* **ABOUT THIS TASK**: Though the entries hold pictures, only their text should be duplicated, exactly and in full.

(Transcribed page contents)
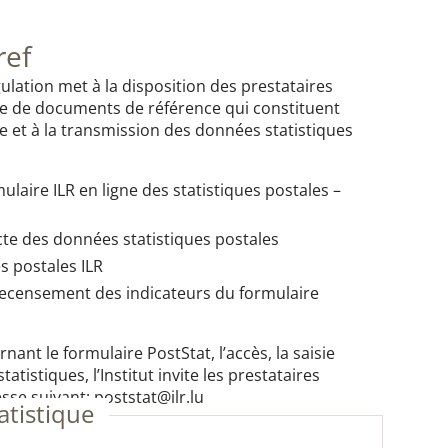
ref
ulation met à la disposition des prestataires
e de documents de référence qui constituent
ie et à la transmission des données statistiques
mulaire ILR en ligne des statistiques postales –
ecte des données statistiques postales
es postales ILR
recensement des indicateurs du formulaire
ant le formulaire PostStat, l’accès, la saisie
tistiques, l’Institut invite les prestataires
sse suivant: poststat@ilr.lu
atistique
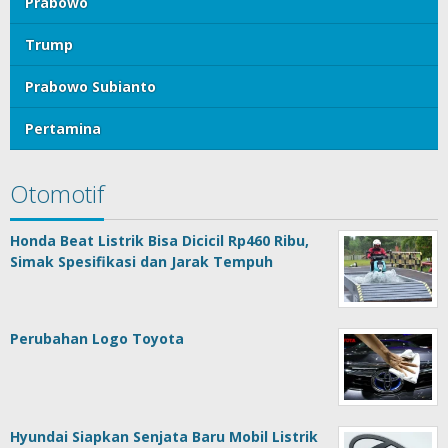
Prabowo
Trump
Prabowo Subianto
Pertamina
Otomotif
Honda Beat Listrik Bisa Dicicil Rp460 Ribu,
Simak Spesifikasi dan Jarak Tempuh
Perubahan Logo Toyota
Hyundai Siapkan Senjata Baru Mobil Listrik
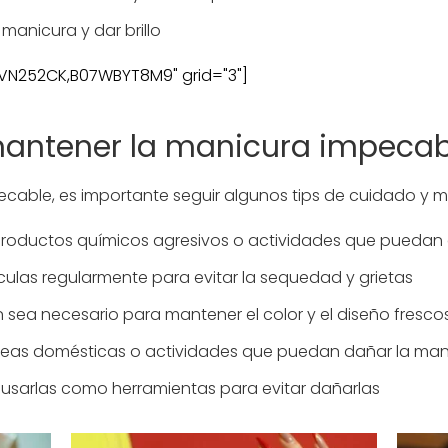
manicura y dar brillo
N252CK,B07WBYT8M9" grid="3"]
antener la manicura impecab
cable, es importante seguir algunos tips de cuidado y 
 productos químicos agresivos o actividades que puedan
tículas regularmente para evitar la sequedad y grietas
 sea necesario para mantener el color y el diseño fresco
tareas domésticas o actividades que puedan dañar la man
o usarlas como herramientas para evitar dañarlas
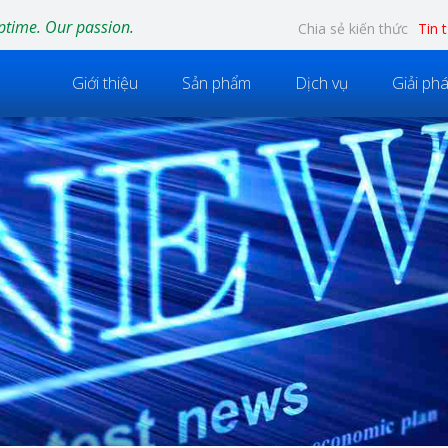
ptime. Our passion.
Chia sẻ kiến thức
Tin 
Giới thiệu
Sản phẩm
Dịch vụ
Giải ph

* **TASK SOLUTION**:
ref
ulation met à la disposition des prestataires
e de documents de référence qui constituent
ie et à la transmission des données statistiques
mulaire ILR en ligne des statistiques postales –
ecte des données statistiques postales
es postales ILR
recensement des indicateurs du formulaire
ant le formulaire PostStat, l’accès, la saisie
tistiques, l’Institut invite les prestataires
sse suivant: poststat@ilr.lu
atistique
Prabowo
Trump
Prabowo Subianto
Pertamina
Otomotif
Honda Beat Listrik Bisa Dicicil Rp460 Ribu,
Simak Spesifikasi dan Jarak Tempuh
Perubahan Logo Toyota
Hyundai Siapkan Senjata Baru Mobil Listrik
manicura y dar brillo
N252CK,B07WBYT8M9" grid="3"]
antener la manicura impecab
cable, es importante seguir algunos tips de cuidado y 
 productos químicos agresivos o actividades que puedan
tículas regularmente para evitar la sequedad y grietas
 sea necesario para mantener el color y el diseño fresco
tareas domésticas o actividades que puedan dañar la man
o usarlas como herramientas para evitar dañarlas
ptime. Our passion.
Chia sẻ kiến thức
Tin 
Giới thiệu
Sản phẩm
Dịch vụ
Giải ph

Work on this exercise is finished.